Criterion B: Planning and the 25-Hour Timeline

Criterion B assesses whether the learner can design a realistic plan, set success criteria and demonstrate self-management. It is also where inequality shows. A learner with parents, specialist equipment and quiet weekend time can create hidden hours that the 25-hour planning model does not capture. Bunnell (2011) is useful here: IB access claims need a social lens, not just a policy one.

The most useful planning tool for Year 10 learners is a fortnightly milestone chart. Map it against the official 25 hours. Use the Thinking Framework's Sequence operation: "What are the steps from here to a finished product? Put them in order. Estimate the time."

Then add a hidden-hours column. Include school time, home time, adult help, and paid or specialist resources. This shows when a personal project has too much support. It helps you spot unfair access before the final product becomes the evidence.

Fortnightly milestone Target activity Hours
September (week 4) Topic area identified, goal drafted 2
October (week 2) Research complete, sources evaluated 4
October (week 4) Goal finalised, success criteria written, plan approved 2
November (weeks 2, 4) Product creation begins, journal entries recorded 6
December (week 2) Mid-point review: product halfway complete, plan adjusted 3
January (weeks 1, 3) Product creation completed 4
February (weeks 1, 2) Report Criteria A and B written 2
February (weeks 3, 4) Report Criteria C and D written 2

Success criteria deserve more time. Many learners write product specifications instead: "My website will have five pages and a contact form." A success criterion answers a different question: "How will I know if this is good?" For example: "A reader with no prior knowledge will be able to explain the three main arguments after reading the site." That is an evaluative standard. Teach the difference before planning begins.

Criterion B also assesses self-management. This means checking whether the learner changed the plan when the project changed. Fortnightly check-ins should ask, "What has changed since last time? What did you adjust?" That gives learners clear language and evidence for real self-management.

A learner who never adjusted the plan may have had an unusually smooth project. They may also have missed where the work moved off plan. Metacognitive awareness of planning is exactly what Criterion B rewards.
··········
Your objective
Continue the guide on Criterion B planning, starting after its final sentence. The items that come next are separate material and do not belong to the guide on Criterion B planning.
··········
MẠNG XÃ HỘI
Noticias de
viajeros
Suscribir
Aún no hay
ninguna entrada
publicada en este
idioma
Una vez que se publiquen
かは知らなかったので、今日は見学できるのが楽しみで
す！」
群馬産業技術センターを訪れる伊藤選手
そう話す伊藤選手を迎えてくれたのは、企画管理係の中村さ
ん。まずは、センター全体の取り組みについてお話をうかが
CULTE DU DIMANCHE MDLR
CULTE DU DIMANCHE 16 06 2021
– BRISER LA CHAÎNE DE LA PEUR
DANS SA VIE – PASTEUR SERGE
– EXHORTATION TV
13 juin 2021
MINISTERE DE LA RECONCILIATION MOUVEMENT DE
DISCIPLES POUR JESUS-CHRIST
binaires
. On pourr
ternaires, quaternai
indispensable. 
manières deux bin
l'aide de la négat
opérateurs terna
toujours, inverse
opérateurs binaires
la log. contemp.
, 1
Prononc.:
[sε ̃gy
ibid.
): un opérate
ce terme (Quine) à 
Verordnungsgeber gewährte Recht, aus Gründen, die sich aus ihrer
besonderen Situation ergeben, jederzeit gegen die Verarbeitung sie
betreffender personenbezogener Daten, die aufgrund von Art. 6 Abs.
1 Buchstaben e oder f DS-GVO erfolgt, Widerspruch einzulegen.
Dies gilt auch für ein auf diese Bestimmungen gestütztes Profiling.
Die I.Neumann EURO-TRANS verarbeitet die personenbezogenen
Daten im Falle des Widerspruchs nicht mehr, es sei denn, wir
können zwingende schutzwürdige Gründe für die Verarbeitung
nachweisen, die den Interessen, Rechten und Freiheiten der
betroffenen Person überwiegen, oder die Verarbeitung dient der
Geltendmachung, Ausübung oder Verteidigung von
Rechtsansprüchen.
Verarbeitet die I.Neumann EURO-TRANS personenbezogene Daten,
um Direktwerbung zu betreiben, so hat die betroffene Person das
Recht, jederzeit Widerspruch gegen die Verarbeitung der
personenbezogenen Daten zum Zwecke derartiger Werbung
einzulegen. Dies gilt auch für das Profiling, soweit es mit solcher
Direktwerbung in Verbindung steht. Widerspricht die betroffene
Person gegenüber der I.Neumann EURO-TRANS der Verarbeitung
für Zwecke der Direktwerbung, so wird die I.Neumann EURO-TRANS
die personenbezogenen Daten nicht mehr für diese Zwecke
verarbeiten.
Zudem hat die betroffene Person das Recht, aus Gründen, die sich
··········
Result of the exercise
Criterion C: Taking Action and Demonstrating Thinking

Criterion C is where the product gets made. It assesses whether the learner applied relevant skills, demonstrated thinking throughout the creation process, and connected their ATL skills to the decisions they made. Learners often conflate Criterion C with "doing the project," but the criterion is about how the learner thought while they were doing it, not just what they produced.

The most useful prompt for Criterion C is the Compare operation from the critical thinking repertoire. Ask: "At this point in your project, you had two options. What were they? How did you compare them? Why did you choose one over the other?" This helps learners explain their choices, not just list what they did.

Learners who show that they considered different approaches give stronger Criterion C evidence. A reasoned choice matters more than a simple description of the work. The decision log is the evidence. The product is only the outcome of those decisions.

ATL skills assessed under Criterion C include thinking skills, communication skills, research skills, self-management skills, and social skills. Learners need to name the skill and provide evidence of using it. "I used thinking skills" is not evidence. "When my first design prototype did not meet my success criterion for accessibility, I used systems thinking to identify which elements of the design needed to change and in what order" is evidence. Supervisors should train learners to use this structure: skill name, specific situation, what the learner actually did.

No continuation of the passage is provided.